> Work to do: Please pull out every line of the records below that contains the string "values", treating uppercase and lowercase as different.

(Saved entries)

########################################

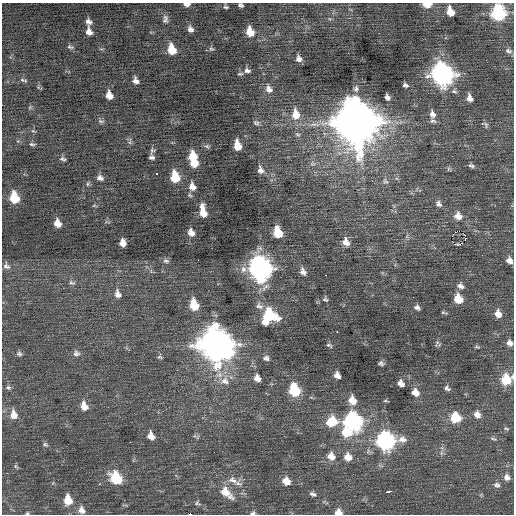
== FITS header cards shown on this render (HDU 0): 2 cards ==
NAXIS1  =                  512 / Axis length
NAXIS2  =                  512 / Axis length

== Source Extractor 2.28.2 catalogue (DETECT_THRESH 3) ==
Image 512 x 512 px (HDU 0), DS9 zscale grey, 1 PNG px = 1 image px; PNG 516 x 516 px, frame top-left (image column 1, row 512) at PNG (2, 3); no overlay
Background 0.185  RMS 0.82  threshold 2.46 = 3 sigma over >= 5 px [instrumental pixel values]
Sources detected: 145; all 145 listed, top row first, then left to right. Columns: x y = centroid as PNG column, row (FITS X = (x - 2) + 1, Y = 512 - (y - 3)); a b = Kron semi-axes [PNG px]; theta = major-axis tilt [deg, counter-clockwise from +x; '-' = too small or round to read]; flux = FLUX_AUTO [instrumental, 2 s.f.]
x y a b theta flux
187 4 6 3 -4 230
427 4 7 4 0 1000
241 5 5 4 - 110
226 7 4 4 - 87
450 11 8 6 -73 780
498 13 10 9 - 5900
165 19 10 7 87 200
88 22 7 6 - 230
190 29 7 5 -55 220
89 32 7 6 - 320
250 32 8 6 -69 910
70 47 9 5 -16 120
172 49 9 7 -72 1100
211 49 7 5 -37 98
508 51 10 7 -22 180
299 59 7 6 - 250
247 70 9 6 -13 210
240 74 7 4 11 87
442 75 12 10 -65 23000
23 80 11 5 -17 130
135 81 6 5 - 250
405 85 6 4 -19 140
269 89 11 8 -56 350
356 89 9 7 85 190
109 95 7 6 - 460
387 97 5 4 - 210
470 98 7 6 - 320
30 107 6 4 72 74
296 114 13 9 -82 920
432 114 10 7 -74 330
101 121 9 5 -8 120
433 121 9 5 -9 140
357 122 18 15 -73 210000
256 123 9 7 -21 160
485 124 10 5 -41 130
33 131 6 3 -16 72
298 134 8 6 -20 120
130 141 12 3 81 110
32 144 10 5 -7 130
207 146 8 6 -18 120
237 146 9 6 -78 900
152 150 7 6 - 110
151 157 5 5 - 160
193 157 10 8 -73 1100
63 159 8 5 -17 130
194 163 7 6 - 840
313 164 8 7 - 170
471 166 10 5 -16 150
449 169 6 5 - 91
260 170 10 7 -72 280
157 173 3 2 - 61
175 177 9 7 -79 1600
100 178 8 6 -17 230
385 181 8 8 - 180
88 184 7 3 82 86
192 187 9 7 -68 410
190 195 6 5 - 90
14 198 10 7 -73 1700
438 204 11 8 -51 230
94 205 6 4 0 70
203 211 12 6 -81 820
458 216 11 9 -31 510
57 223 8 6 -71 530
278 232 9 6 -73 1700
191 233 8 6 -64 340
465 235 3 2 - 800
465 240 3 2 - 45
346 242 10 8 -66 420
123 243 7 6 - 410
457 245 6 3 -7 1000
482 255 2 2 - 97
509 260 7 6 - 320
166 261 9 6 0 150
6 266 11 8 -45 230
260 268 12 10 -74 29000
243 269 9 8 - 300
303 272 9 7 -60 300
326 275 3 2 - 110
72 283 10 5 -18 150
460 286 10 7 -28 250
118 294 10 7 -79 310
325 299 8 6 -34 130
458 299 9 7 -58 970
194 305 10 7 -74 1500
259 306 11 8 -28 280
417 307 8 6 -40 190
444 313 8 3 -16 76
498 314 9 7 -58 480
269 315 14 10 -28 2800
265 322 8 7 - 430
337 332 2 2 - 490
438 343 11 4 -45 120
509 343 7 6 - 270
216 344 15 13 -54 81000
329 345 8 4 -28 110
477 347 7 3 -8 75
76 353 9 8 - 210
19 354 7 6 - 140
160 357 7 5 -19 89
266 358 8 7 - 180
381 363 7 5 -13 130
337 375 6 5 - 330
257 378 8 7 - 350
506 380 10 9 - 1800
225 381 14 13 - 700
401 383 7 5 -40 330
8 387 8 6 -12 130
447 388 8 6 -33 150
294 390 10 8 -69 2800
415 393 8 7 - 500
352 400 10 8 -56 650
386 401 7 3 -9 58
84 406 11 8 -71 540
477 414 9 8 - 340
13 415 12 9 -80 580
455 418 9 8 - 1700
332 421 13 11 17 1300
353 421 11 9 -58 12000
506 428 7 4 -22 82
346 432 13 11 -38 1200
151 436 8 7 - 430
493 439 9 4 -23 96
386 441 12 10 -5 13000
130 442 2 2 - 90
45 444 8 6 -28 120
441 453 7 4 89 120
331 456 10 9 - 510
348 457 10 9 - 520
16 466 8 4 -56 86
507 477 9 7 -38 280
116 478 10 8 -53 2700
233 480 17 9 -28 530
286 481 8 7 - 550
99 484 3 2 - 410
497 485 9 7 -20 190
388 492 5 3 - 1500
226 493 19 9 -42 940
313 494 7 5 -21 150
68 500 10 8 -81 1000
197 503 8 6 -36 130
81 510 9 8 - 330
338 512 8 7 - 360
27 513 5 4 - 74
253 513 6 5 - 110
190 514 4 2 - 6000
At the frame edge (FLAGS 8, measured only in part): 10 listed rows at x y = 187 4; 427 4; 241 5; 498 13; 509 343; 506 380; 338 512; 27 513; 253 513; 190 514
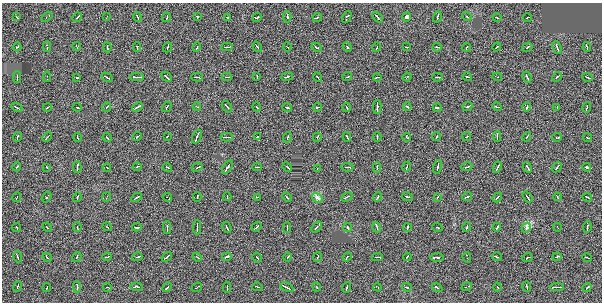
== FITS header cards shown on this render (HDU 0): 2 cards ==
NAXIS1  =                  600 / BYTES PER ROW
NAXIS2  =                  300 / NUMBER OF ROWS

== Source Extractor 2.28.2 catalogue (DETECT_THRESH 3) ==
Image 600 x 300 px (HDU 0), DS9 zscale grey, 1 PNG px = 1 image px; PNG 604 x 304 px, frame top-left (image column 1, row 300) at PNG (2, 3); each listed source drawn as its Kron ellipse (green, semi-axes under 4 px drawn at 4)
Background -0.652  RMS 28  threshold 84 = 3 sigma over >= 5 px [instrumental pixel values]
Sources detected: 198; all 198 listed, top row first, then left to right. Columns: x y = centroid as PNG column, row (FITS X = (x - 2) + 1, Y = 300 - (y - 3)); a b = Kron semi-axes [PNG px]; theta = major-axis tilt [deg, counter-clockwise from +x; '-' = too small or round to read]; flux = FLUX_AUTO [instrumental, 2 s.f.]
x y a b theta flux
467 16 5 3 - 3500
17 17 4 2 - 1900
47 17 6 3 32 5600
77 17 5 2 - 6900
107 17 4 2 - 2100
137 17 5 2 - 3900
167 17 5 2 - 4800
197 17 3 2 - 1600
227 17 4 3 - 3800
257 17 5 3 - 27000
287 17 5 2 - 43000
317 17 4 3 - 5500
347 17 6 3 61 17000
377 17 6 3 -48 16000
407 17 4 4 - 66000
437 17 6 3 74 11000
497 17 4 2 - 3700
527 17 5 2 - 3900
17 47 4 3 - 5500
47 47 5 2 - 13000
77 47 4 2 - 2900
107 47 5 2 - 6100
137 47 5 2 - 29000
167 47 5 2 - 6600
197 47 5 3 - 6900
227 47 6 2 4 3900
257 47 5 2 - 5400
287 47 4 2 - 3600
317 47 5 3 - 7700
347 47 5 3 - 6200
377 47 4 2 - 2700
407 47 4 2 - 3500
437 47 4 2 - 5000
467 47 4 2 - 2900
497 47 5 3 - 15000
527 47 5 3 - 10000
557 47 6 3 -70 14000
587 47 5 2 - 3700
17 77 6 2 90 7600
47 77 5 2 - 2300
107 77 6 3 -31 9400
137 77 7 3 -1 44000
166 77 6 2 -45 8200
197 77 6 2 -2 6500
227 77 5 2 - 3800
257 77 4 2 - 2900
287 77 6 3 16 10000
317 77 5 2 - 3900
347 77 4 3 - 7000
377 77 4 3 - 5900
407 77 4 2 - 3000
437 77 5 2 - 4800
467 77 5 2 - 3700
497 77 4 2 - 2100
527 77 6 3 -66 16000
557 77 5 3 - 9600
587 77 5 3 - 12000
77 78 4 2 - 3000
197 106 4 2 - 3500
17 107 6 2 -26 7600
47 107 4 2 - 3300
77 107 4 3 - 12000
107 107 4 3 - 4800
137 107 5 3 - 25000
167 107 5 2 - 5200
227 107 6 3 -52 30000
257 107 4 2 - 2400
287 107 5 3 - 13000
317 107 4 3 - 5200
347 107 4 2 - 5700
377 107 7 2 90 34000
407 107 4 3 - 14000
437 107 4 3 - 9700
467 107 5 3 - 23000
497 107 5 2 - 3500
527 107 5 3 - 17000
557 107 4 2 - 2800
587 107 5 3 - 6200
17 137 5 2 - 5400
47 137 5 2 - 3100
77 137 4 2 - 4000
107 137 4 3 - 6800
137 137 5 2 - 4500
167 137 4 2 - 2300
197 137 7 3 66 23000
227 137 6 2 0 9100
257 137 4 2 - 3700
287 137 5 3 - 8100
317 137 5 3 - 2500
347 137 5 2 - 5500
377 137 4 2 - 9300
407 137 4 3 - 4200
437 137 4 3 - 3800
466 137 4 3 - 5100
497 137 5 2 - 4000
527 137 5 2 - 4000
557 137 5 3 - 10000
587 137 4 2 - 4400
407 166 5 2 - 4400
17 167 4 3 - 15000
47 167 4 3 - 2000
77 167 6 2 89 18000
107 167 4 2 - 3400
137 167 4 2 - 3900
167 167 5 2 - 3400
197 167 6 3 30 12000
227 167 7 3 57 23000
257 167 5 2 - 3700
287 167 5 2 - 3500
347 167 6 2 -3 8400
377 167 5 2 - 4400
437 167 7 3 76 15000
467 167 6 3 17 7000
497 167 6 2 63 5100
527 167 5 2 - 6000
557 167 5 2 - 5100
587 167 4 3 - 32000
317 168 3 2 - 2900
17 197 5 2 - 3400
47 197 6 3 55 15000
77 197 5 2 - 4100
107 197 5 2 - 3300
137 197 6 2 30 5700
167 197 5 2 - 3200
197 197 5 3 - 25000
227 197 4 2 - 4600
257 197 4 2 - 2400
287 197 5 2 - 13000
347 197 6 2 30 8500
377 197 5 3 - 5800
407 197 5 3 - 26000
437 197 4 2 - 3000
467 197 5 3 - 24000
497 197 5 2 - 4900
527 197 6 2 -53 4800
557 197 4 2 - 3600
587 197 5 2 - 5300
317 198 6 3 -32 14000
17 227 4 2 - 3700
47 227 5 2 - 3700
77 227 5 3 - 8100
107 227 4 2 - 3500
137 227 4 2 - 5400
167 227 6 2 -90 8800
197 227 7 2 90 9200
227 227 6 2 -65 6100
257 227 5 2 - 4000
287 227 5 2 - 8500
317 227 6 3 50 16000
347 227 5 3 - 10000
377 227 5 3 - 8000
407 227 4 2 - 2900
437 227 5 2 - 4800
467 227 4 3 - 12000
497 227 4 2 - 4200
557 227 4 2 - 2600
587 227 6 3 82 15000
526 228 5 3 - 17000
17 257 5 3 - 6500
47 257 5 3 - 9500
77 257 5 3 - 2400
107 257 4 2 - 3200
137 257 5 3 - 33000
167 257 6 3 36 9500
197 257 5 3 - 6500
227 257 5 3 - 62000
257 257 5 3 - 8400
287 257 4 3 - 7300
317 257 5 2 - 3900
347 257 5 2 - 4500
377 257 6 2 0 13000
407 257 4 2 - 4400
437 257 6 3 4 25000
467 257 5 2 - 4800
497 257 5 3 - 6900
527 257 5 3 - 7700
557 257 4 3 - 6500
587 257 5 2 - 4400
17 287 5 3 - 7300
47 287 4 2 - 4600
77 287 5 2 - 16000
107 287 4 2 - 3500
137 287 6 3 -7 54000
167 287 5 3 - 7400
197 287 6 2 37 4700
227 287 5 2 - 5300
257 287 5 3 - 5800
287 287 7 3 -26 14000
317 287 4 3 - 5200
347 287 5 3 - 7700
377 287 4 2 - 3000
407 287 5 2 - 4600
437 287 5 3 - 14000
467 287 5 2 - 5400
497 287 4 2 - 5900
527 287 5 3 - 5000
557 287 7 2 0 8100
587 287 5 3 - 6900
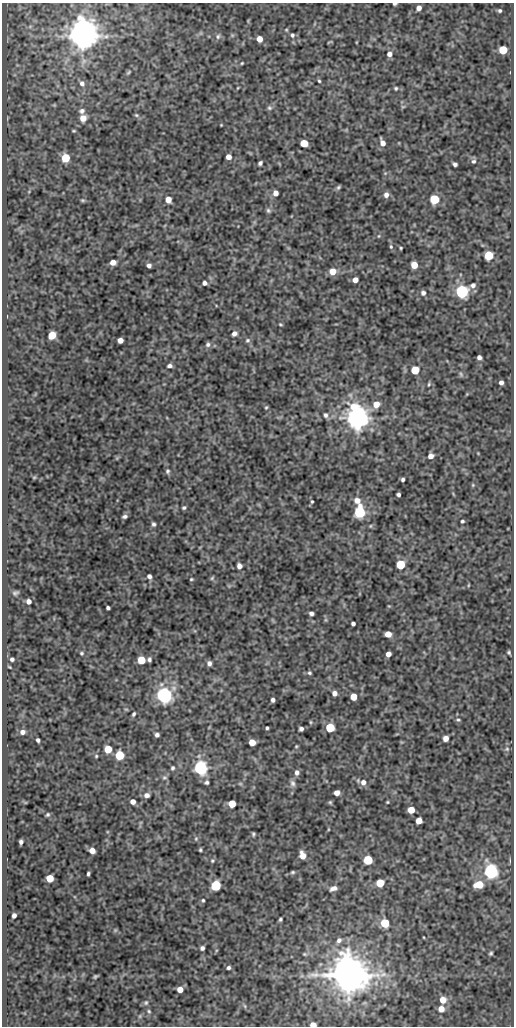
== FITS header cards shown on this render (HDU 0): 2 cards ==
NAXIS1  =                  512
NAXIS2  =                 1024

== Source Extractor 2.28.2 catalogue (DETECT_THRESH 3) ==
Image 512 x 1024 px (HDU 0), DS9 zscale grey, 1 PNG px = 1 image px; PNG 516 x 1028 px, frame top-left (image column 1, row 1024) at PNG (2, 3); no overlay
Background 166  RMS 0.66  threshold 1.97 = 3 sigma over >= 5 px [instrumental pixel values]
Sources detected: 170; all 170 listed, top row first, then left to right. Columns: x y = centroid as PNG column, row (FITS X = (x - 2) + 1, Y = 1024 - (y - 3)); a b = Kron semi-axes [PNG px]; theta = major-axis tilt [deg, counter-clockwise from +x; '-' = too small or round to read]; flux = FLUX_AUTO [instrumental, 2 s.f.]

########################################

> Full response:
Background 0.185  RMS 0.82  threshold 2.46 = 3 sigma over >= 5 px [instrumental pixel values]
Background -0.652  RMS 28  threshold 84 = 3 sigma over >= 5 px [instrumental pixel values]
Background 166  RMS 0.66  threshold 1.97 = 3 sigma over >= 5 px [instrumental pixel values]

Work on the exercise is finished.